Sequestro di persona contro ignoti. La procura di Padova ha deciso di seguire questa strada per l’indagine sulla scomparsa di Annabella Martinelli, la studentessa di origine veneta iscritta a Giurisprudenza all’Università di Bologna, di cui non si hanno più notizie dalla serata del 7 gennaio. Una decisione presa per consentire ai carabinieri di poter avviare tutti gli accertamenti utili per dipanare il mistero della sparizione della giovane, svolgendo accertamenti oltre che sui tabulati telefonici anche su chi ha operato per chiudere il sito di Annabella e il suo profilo Facebook. La giovane è residente a Teolo (Padova).
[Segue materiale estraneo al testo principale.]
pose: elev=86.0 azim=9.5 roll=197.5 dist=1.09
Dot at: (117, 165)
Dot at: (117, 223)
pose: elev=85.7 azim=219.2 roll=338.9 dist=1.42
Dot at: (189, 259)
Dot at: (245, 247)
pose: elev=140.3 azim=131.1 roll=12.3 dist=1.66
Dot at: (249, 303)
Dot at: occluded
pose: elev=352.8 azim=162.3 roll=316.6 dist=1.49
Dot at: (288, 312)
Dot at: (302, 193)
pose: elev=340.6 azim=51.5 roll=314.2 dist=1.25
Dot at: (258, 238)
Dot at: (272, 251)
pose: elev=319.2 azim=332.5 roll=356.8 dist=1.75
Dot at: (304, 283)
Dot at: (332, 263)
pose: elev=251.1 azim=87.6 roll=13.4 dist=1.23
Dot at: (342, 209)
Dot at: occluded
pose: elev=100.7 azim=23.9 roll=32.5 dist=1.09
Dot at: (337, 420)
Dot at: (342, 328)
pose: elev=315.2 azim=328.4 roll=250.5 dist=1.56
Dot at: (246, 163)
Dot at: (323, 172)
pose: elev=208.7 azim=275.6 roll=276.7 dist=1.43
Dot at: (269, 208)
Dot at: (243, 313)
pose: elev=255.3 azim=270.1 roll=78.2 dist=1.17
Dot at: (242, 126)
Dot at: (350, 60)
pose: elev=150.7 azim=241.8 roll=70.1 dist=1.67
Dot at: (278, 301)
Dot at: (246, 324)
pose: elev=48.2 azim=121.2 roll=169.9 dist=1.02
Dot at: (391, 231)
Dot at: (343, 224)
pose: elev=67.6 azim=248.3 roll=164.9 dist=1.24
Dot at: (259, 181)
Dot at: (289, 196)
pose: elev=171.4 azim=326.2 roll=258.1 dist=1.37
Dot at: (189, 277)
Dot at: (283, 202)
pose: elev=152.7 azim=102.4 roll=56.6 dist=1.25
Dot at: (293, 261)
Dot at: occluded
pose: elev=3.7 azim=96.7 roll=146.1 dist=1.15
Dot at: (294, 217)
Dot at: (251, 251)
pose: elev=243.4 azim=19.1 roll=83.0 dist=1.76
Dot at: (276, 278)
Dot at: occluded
Le sue foto sono state diramate anche a Bologna, città che Annabella frequenta per motivi di studio. Frattanto proseguono, almeno per altre 48 ore e cioè fino al tardo pomeriggio di venerdì, le ricerche nella zona del Parco Regionale dei Colli Euganei battendo ogni area, soprattutto dove la ragazza è stata vista l’ultima volta e dove è stata trovata, chiusa con un lucchetto, la bicicletta da lei usata per uscire di casa. Continuano anche le analisi dei carabinieri sulle telecamere di sorveglianza all’ora e nella zona dove la studentessa ha lasciato la bicicletta. Le telecamere avrebbero ripreso la 22enne mentre, da sola, pedalava zona degli ospedali di Padova fino ai Colli Euganei, un percorso di circa 20 chilometri durante il quale avrebbe avrebbe acquistato due pizze per sporto, in una pizzeria di Selvazzano e poi in un altro locale per prendere due bevande. Erano di poco passate le 22. Poi di lei più nessuna traccia. E il suo telefonino, da quel momento, è muto.